Pictures in the entries below are to be left out; otherwise, reproduce exactly the lines from the first through the line containing "indirizzo a Washington".
RECORDS SUPPLIED below:
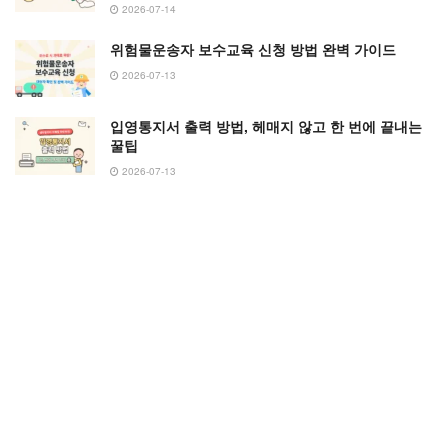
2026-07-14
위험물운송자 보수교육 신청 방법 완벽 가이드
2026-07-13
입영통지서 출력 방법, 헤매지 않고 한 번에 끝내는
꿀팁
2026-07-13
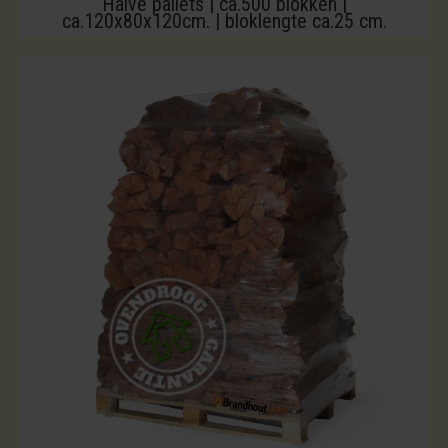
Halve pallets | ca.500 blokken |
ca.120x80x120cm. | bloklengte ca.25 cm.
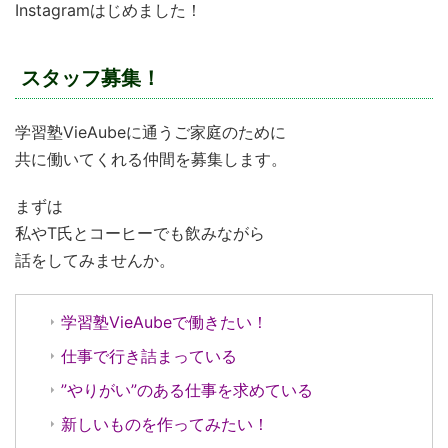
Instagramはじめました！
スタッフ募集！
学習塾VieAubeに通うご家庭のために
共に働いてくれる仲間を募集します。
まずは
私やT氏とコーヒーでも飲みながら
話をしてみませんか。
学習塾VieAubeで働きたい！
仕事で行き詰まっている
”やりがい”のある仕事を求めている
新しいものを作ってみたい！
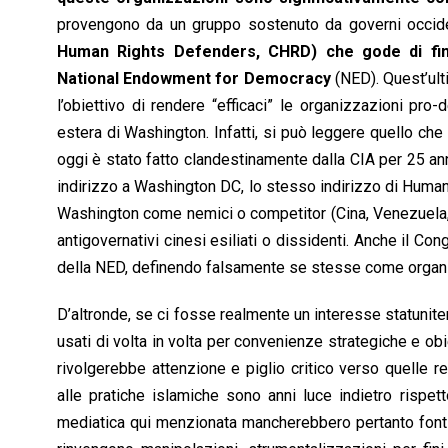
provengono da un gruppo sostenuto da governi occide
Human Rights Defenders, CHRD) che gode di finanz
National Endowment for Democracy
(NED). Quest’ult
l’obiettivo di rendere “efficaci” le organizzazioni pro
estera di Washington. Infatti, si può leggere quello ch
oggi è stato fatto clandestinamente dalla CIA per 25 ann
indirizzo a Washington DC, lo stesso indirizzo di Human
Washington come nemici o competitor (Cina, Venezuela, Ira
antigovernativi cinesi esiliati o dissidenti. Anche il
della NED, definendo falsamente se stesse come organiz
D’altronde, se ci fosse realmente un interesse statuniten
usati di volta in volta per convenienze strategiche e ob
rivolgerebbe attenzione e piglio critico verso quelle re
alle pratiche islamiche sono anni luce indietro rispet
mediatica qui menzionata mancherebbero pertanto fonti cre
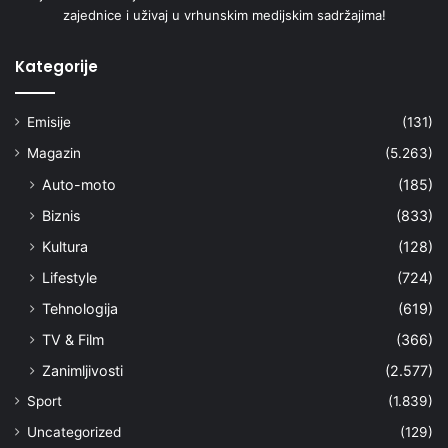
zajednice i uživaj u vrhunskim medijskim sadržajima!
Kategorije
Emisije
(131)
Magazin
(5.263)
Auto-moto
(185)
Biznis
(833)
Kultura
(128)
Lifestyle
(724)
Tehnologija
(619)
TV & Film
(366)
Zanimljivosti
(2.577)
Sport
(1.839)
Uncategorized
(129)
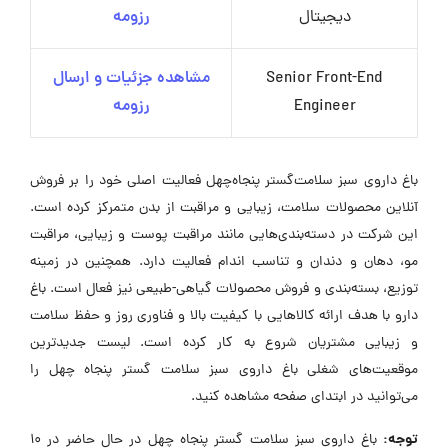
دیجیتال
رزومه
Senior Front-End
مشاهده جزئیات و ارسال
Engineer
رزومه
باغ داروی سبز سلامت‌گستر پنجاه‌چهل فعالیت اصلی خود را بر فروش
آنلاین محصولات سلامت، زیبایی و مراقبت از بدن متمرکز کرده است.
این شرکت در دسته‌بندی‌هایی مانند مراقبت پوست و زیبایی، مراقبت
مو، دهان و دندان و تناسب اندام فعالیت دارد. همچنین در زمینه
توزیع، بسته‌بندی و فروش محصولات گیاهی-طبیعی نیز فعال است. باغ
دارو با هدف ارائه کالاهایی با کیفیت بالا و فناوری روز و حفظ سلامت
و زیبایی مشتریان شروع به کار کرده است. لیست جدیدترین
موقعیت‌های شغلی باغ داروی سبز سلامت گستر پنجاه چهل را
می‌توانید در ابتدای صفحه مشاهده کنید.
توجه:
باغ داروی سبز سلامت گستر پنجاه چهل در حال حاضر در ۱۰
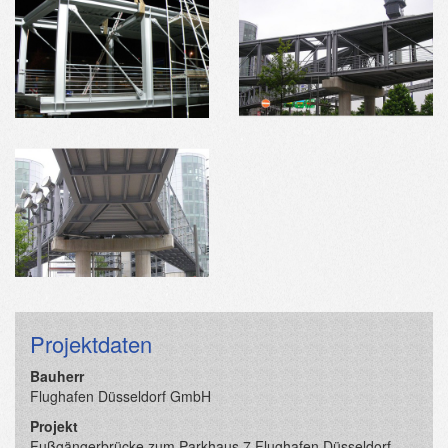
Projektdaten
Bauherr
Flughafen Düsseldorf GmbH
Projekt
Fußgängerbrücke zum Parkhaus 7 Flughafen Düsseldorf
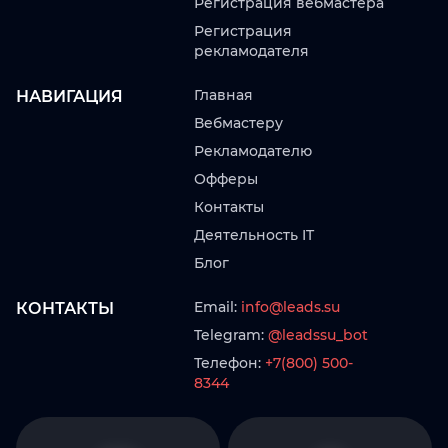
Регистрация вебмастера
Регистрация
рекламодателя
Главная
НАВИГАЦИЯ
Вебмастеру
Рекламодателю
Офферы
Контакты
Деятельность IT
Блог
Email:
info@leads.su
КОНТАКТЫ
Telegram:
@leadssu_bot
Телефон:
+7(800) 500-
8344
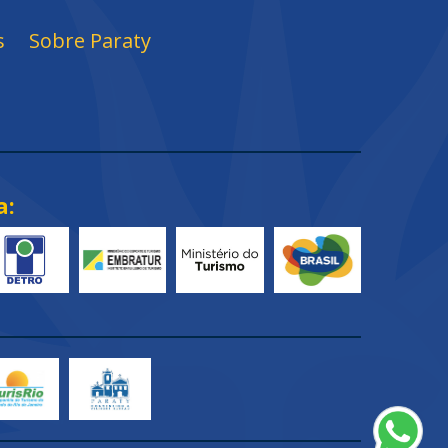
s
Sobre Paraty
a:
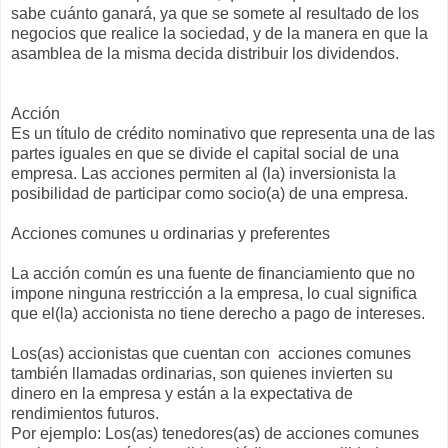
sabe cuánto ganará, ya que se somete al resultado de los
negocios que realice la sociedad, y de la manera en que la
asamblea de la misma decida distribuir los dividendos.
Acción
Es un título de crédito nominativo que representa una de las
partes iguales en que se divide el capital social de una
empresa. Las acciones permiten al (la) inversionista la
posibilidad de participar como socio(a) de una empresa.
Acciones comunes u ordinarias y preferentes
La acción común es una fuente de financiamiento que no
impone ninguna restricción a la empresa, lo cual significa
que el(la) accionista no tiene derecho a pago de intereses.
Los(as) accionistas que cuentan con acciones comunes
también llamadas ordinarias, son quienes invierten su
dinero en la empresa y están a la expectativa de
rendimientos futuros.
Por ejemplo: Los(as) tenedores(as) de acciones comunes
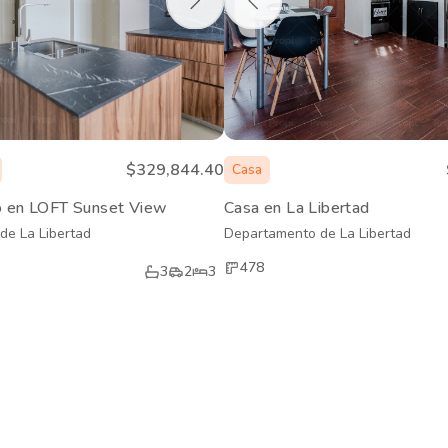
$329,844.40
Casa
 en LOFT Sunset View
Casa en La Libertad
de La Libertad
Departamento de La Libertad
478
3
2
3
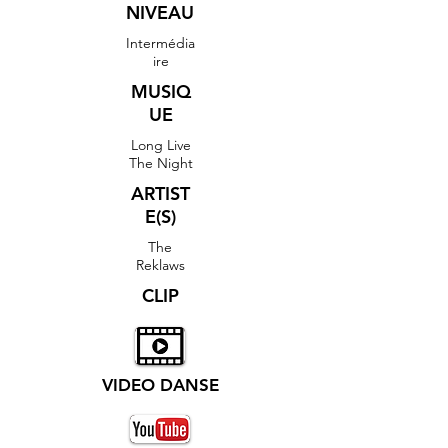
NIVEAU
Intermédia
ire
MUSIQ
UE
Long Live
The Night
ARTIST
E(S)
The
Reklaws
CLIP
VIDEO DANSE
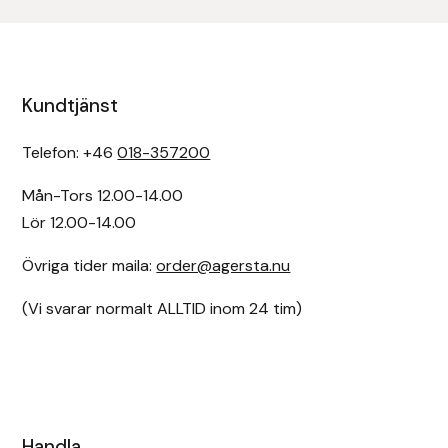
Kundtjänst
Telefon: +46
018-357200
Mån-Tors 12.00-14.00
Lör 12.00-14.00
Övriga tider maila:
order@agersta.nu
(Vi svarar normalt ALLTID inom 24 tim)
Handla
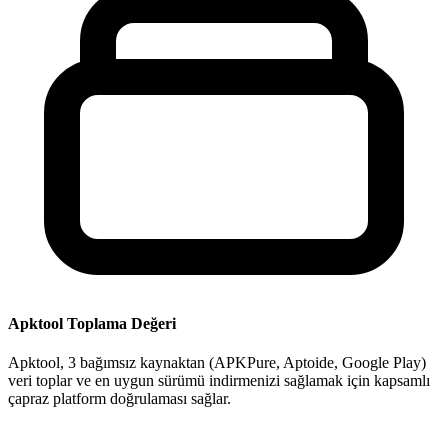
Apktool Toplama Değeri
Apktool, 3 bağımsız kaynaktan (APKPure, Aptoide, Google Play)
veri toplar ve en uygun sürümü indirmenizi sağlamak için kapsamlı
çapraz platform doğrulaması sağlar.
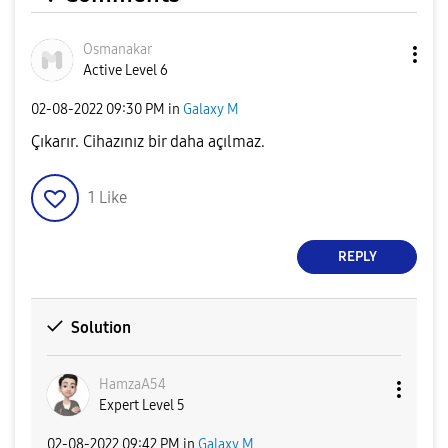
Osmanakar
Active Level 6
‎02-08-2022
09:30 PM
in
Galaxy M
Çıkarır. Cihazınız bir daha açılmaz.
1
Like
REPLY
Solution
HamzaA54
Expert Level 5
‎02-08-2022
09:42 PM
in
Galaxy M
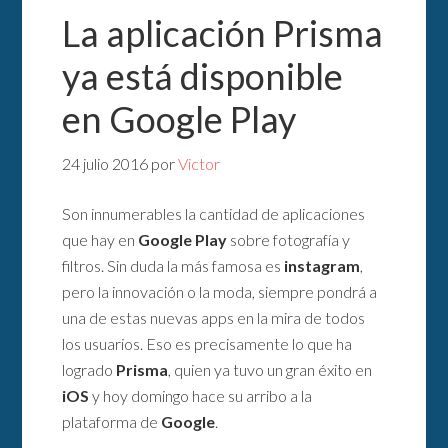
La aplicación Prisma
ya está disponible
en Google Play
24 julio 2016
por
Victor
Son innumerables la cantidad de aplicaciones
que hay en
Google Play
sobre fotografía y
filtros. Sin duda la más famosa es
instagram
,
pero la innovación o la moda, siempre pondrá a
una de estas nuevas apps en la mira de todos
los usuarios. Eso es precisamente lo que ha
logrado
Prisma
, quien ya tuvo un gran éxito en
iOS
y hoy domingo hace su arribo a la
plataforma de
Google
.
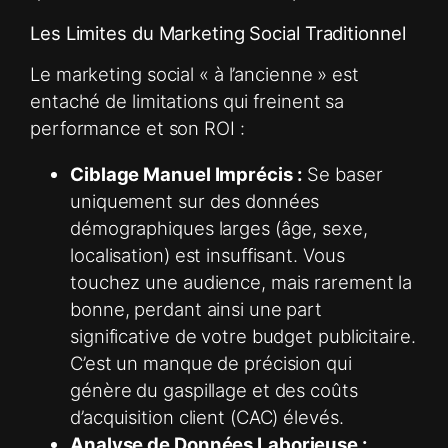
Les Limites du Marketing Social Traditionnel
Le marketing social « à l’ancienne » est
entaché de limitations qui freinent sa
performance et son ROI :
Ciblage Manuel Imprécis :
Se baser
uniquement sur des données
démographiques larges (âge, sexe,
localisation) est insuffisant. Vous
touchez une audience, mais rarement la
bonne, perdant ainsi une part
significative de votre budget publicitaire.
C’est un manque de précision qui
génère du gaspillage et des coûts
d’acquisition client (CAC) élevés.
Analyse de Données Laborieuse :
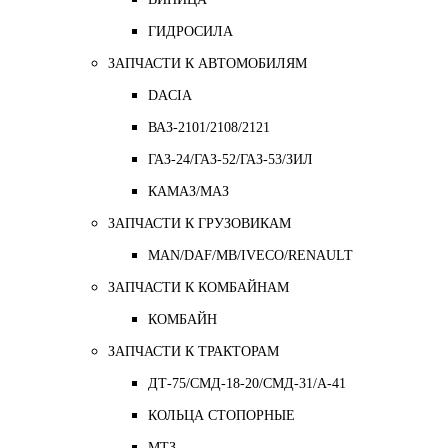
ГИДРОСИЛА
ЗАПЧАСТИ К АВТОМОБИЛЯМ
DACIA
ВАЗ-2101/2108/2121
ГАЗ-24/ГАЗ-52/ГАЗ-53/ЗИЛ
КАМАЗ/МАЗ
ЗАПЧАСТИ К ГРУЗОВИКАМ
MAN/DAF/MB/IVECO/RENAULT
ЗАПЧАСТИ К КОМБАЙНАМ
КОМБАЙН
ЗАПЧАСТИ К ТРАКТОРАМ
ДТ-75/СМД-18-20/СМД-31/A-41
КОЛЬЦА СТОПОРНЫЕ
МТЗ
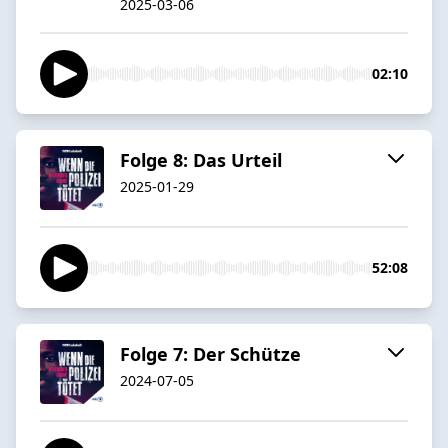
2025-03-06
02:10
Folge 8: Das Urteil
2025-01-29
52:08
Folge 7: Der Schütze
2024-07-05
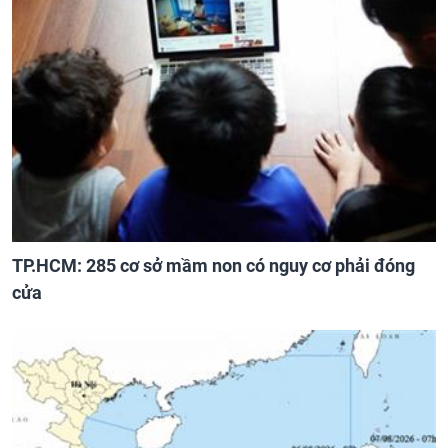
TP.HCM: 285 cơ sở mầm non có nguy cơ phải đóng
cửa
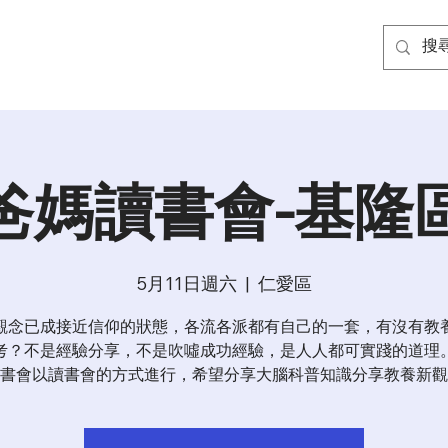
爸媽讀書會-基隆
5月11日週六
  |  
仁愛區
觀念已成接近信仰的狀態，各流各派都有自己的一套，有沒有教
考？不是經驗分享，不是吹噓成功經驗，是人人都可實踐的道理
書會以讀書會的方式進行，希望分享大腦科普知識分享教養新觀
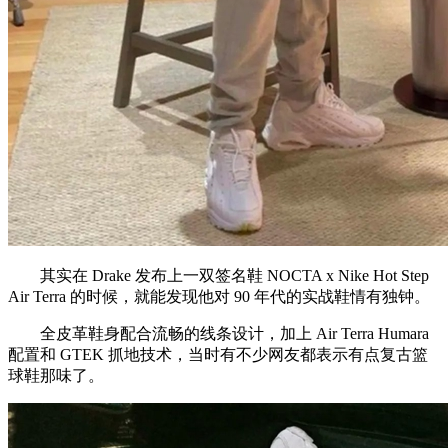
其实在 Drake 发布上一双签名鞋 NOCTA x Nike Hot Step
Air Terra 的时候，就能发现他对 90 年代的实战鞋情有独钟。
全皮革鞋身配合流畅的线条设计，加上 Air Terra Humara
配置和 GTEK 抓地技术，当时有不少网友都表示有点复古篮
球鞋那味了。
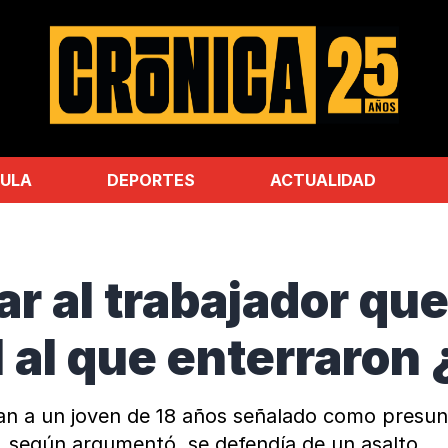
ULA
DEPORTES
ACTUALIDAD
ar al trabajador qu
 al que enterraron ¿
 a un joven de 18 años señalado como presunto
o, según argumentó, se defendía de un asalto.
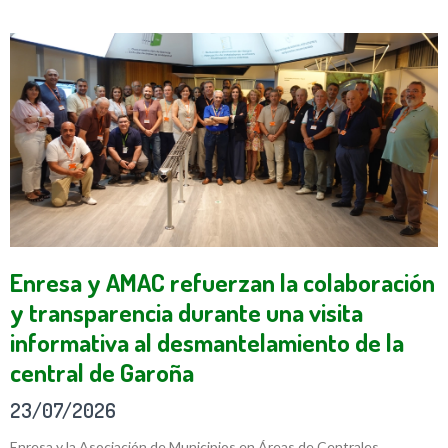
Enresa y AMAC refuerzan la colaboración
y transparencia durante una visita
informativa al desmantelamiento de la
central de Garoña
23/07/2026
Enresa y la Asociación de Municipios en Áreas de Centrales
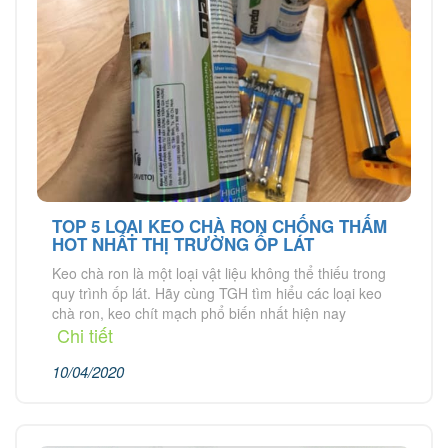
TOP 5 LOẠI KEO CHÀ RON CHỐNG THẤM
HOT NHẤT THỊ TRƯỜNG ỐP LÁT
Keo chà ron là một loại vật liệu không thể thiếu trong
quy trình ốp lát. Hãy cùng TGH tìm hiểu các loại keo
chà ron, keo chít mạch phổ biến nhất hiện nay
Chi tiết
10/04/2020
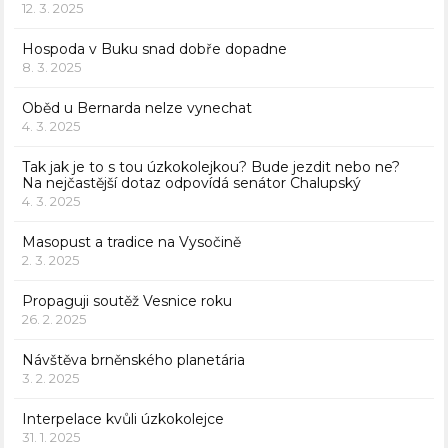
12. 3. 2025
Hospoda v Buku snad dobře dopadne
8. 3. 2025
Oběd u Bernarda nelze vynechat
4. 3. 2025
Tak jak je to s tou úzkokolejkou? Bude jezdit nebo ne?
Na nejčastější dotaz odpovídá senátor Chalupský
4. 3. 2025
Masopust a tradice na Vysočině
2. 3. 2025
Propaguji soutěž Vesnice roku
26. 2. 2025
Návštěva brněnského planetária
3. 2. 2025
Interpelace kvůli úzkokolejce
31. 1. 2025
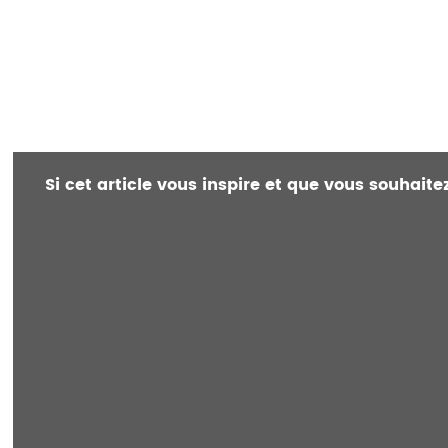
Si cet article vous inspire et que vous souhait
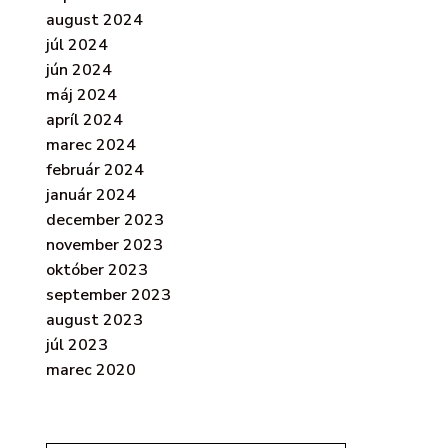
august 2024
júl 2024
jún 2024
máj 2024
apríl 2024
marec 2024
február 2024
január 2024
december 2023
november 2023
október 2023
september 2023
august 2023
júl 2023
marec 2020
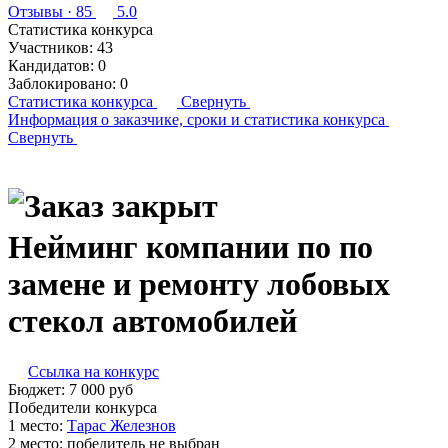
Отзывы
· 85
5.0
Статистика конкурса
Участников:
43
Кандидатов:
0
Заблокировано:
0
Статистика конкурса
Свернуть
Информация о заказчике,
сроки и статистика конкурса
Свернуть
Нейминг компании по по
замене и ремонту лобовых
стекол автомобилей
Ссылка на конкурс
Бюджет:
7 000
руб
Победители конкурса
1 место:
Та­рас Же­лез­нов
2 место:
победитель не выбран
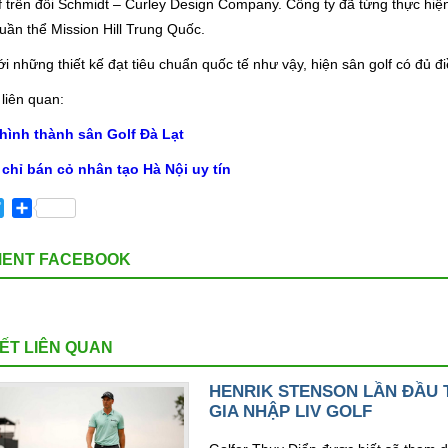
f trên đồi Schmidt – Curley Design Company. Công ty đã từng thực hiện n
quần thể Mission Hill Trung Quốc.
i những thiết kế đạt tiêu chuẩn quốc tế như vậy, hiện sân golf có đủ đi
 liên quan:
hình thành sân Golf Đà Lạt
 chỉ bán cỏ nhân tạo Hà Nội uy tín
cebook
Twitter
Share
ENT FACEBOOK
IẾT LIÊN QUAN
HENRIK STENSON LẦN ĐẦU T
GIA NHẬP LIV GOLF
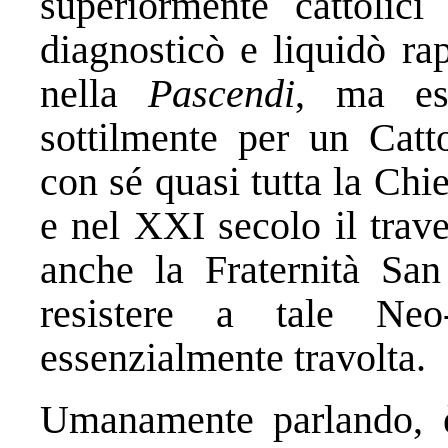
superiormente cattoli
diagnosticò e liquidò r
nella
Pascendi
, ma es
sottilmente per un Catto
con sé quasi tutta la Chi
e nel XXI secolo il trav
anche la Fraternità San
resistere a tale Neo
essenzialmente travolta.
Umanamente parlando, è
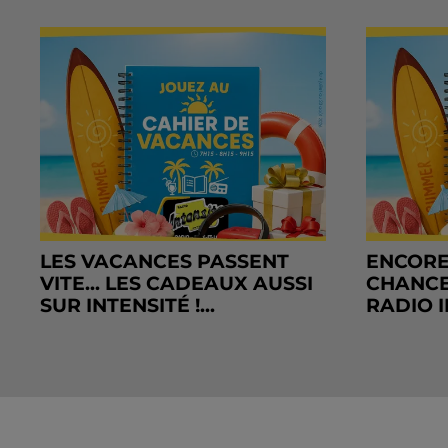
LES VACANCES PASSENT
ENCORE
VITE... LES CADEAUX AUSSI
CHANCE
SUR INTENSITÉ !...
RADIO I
End of RECORDS SUPPLIED.
> TASK ANSWER:
2026-07-14
위험물운송자 보수교육 신청 방법 완벽 가이드
2026-07-13
입영통지서 출력 방법, 헤매지 않고 한 번에 끝내는
꿀팁
2026-07-13
Halve pallets | ca.500 blokken |
ca.120x80x120cm. | bloklengte ca.25 cm.
Instagramはじめました！
スタッフ募集！
学習塾VieAubeに通うご家庭のために
共に働いてくれる仲間を募集します。
まずは
私やT氏とコーヒーでも飲みながら
話をしてみませんか。
学習塾VieAubeで働きたい！
仕事で行き詰まっている
”やりがい”のある仕事を求めている
新しいものを作ってみたい！
provengono da un gruppo sostenuto da governi occide
Human Rights Defenders, CHRD) che gode di finanz
National Endowment for Democracy
(NED). Quest’ult
l’obiettivo di rendere “efficaci” le organizzazioni pro
estera di Washington. Infatti, si può leggere quello ch
oggi è stato fatto clandestinamente dalla CIA per 25 ann
indirizzo a Washington DC, lo stesso indirizzo di Human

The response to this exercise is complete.